Medlow Bath railway station was listed on the New South Wales State Heritage Register on 2 April 1999 having satisfied the following criteria.

The place is important in demonstrating the course, or pattern, of cultural or natural history in New South Wales.

Medlow Bath Station Group is of historical significance as part of the early construction phase of railway line duplication on the upper Blue Mountains demonstrating the technological and engineering achievements in railway construction at the beginning of the 1900s. It was built in anticipation of a boom period in the mountains, particularly in connection with large holiday resorts such as the nearby Hydro-Majestic Hotel.

The place is important in demonstrating aesthetic characteristics and/or a high degree of creative or technical achievement in New South Wales.

Medlow Bath station building is a good example of a standard design island platform building and demonstrates typical architectural elements of Federation period standard buildings that were built between Penrith and Lithgow following the duplication of the railway line. It maintains its overall architectural quality and setting.

The place has strong or special association with a particular community or cultural group in New South Wales for social, cultural or spiritual reasons.

The place has the potential to contribute to the local community's sense of place, and can provide a connection to the local community's past.

The place possesses uncommon, rare or endangered aspects of the cultural or natural history of New South Wales.

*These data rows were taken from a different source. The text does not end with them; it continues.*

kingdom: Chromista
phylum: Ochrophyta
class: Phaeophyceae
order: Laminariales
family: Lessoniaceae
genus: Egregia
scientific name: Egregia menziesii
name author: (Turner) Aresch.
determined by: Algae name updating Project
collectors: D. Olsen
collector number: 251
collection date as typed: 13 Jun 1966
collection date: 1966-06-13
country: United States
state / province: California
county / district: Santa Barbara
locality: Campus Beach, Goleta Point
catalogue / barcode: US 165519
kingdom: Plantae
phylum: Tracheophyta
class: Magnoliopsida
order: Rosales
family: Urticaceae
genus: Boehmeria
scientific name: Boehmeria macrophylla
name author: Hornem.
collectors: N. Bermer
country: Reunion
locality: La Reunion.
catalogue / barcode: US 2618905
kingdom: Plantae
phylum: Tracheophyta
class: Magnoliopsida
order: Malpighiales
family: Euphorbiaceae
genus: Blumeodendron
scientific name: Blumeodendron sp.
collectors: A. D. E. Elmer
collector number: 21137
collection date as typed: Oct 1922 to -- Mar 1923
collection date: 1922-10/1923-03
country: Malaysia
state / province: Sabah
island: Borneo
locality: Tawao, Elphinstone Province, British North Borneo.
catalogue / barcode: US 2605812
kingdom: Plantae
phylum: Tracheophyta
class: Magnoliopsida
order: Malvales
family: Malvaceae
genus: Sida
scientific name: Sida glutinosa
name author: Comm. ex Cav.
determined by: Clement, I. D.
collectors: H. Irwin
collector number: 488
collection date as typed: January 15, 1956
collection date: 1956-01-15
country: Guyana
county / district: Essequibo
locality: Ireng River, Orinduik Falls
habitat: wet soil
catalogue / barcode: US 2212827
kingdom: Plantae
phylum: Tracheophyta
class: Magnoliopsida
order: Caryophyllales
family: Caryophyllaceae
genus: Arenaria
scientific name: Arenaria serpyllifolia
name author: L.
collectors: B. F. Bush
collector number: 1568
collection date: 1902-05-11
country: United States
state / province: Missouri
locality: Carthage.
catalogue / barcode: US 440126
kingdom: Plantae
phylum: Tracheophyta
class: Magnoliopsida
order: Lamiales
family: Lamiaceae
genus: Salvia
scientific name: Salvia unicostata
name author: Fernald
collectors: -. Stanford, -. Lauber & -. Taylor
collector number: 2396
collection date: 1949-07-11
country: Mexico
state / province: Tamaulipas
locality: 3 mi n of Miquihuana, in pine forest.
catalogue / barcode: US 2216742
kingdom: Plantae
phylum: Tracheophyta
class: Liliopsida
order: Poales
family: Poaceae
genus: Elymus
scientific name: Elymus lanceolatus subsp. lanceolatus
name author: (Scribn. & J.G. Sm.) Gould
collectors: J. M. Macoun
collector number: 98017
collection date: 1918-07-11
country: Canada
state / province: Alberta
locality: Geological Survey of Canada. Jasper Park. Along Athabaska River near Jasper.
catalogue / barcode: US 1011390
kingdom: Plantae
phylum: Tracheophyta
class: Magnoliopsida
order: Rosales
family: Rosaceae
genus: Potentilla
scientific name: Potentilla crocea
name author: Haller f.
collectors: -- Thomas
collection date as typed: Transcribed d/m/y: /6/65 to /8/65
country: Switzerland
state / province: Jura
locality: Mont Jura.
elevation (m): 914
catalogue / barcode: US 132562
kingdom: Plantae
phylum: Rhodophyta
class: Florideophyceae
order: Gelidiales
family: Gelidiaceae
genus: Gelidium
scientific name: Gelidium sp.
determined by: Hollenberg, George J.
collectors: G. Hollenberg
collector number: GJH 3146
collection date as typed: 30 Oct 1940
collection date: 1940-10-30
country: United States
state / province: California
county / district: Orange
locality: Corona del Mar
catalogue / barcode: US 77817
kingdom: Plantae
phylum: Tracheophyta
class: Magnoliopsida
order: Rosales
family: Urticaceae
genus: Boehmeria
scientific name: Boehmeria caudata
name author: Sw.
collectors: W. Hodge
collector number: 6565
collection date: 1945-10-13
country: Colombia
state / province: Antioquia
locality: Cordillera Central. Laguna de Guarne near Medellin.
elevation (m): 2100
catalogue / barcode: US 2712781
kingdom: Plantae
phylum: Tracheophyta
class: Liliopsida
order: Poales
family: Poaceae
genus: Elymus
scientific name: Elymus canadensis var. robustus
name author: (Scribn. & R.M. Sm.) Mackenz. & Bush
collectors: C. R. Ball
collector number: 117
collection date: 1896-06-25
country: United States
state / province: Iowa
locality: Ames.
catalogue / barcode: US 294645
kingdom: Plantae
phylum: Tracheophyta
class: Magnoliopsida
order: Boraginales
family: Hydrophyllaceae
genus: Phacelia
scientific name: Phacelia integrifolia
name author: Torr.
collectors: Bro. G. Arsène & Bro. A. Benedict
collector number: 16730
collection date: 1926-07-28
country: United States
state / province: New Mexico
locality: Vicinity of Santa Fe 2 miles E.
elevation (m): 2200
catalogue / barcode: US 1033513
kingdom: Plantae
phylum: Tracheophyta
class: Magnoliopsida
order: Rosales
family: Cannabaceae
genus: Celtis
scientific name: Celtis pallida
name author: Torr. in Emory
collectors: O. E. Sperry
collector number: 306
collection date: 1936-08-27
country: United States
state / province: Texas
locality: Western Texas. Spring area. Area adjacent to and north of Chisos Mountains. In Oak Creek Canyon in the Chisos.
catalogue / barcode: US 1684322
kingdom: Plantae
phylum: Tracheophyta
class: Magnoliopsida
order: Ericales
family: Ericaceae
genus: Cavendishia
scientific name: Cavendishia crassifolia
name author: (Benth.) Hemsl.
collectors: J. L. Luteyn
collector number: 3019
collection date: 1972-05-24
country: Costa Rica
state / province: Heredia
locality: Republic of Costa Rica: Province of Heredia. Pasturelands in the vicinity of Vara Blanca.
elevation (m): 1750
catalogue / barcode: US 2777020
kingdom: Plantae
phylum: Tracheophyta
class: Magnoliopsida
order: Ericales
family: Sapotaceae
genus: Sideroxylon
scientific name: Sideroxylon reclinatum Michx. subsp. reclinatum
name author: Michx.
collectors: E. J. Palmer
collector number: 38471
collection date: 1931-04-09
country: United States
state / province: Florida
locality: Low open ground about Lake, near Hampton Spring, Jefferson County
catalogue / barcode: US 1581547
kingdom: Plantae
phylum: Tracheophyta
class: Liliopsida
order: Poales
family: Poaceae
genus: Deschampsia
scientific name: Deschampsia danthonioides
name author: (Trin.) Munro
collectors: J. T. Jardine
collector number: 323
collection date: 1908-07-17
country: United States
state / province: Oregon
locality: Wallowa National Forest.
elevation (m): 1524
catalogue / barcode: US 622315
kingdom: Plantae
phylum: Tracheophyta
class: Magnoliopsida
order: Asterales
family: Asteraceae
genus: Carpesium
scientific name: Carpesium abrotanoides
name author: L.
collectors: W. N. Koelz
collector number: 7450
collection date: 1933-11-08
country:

The timber signal room is a rare example of a separate platform level signal box as the majority of the signal rooms along Blue Mountains Line are incorporated into the main station building.

The place is important in demonstrating the principal characteristics of a class of cultural or natural places/environments in New South Wales.

The station building is one of the early examples of a large number of standard railway designs that were commonly used in the 1910s-20s after a decade from the construction of Medlow Bath station building. The 1901 superstructure of the footbridge is a typical example of standard steel beam structure supported on trestles and brick abutments with later concrete deck and steps.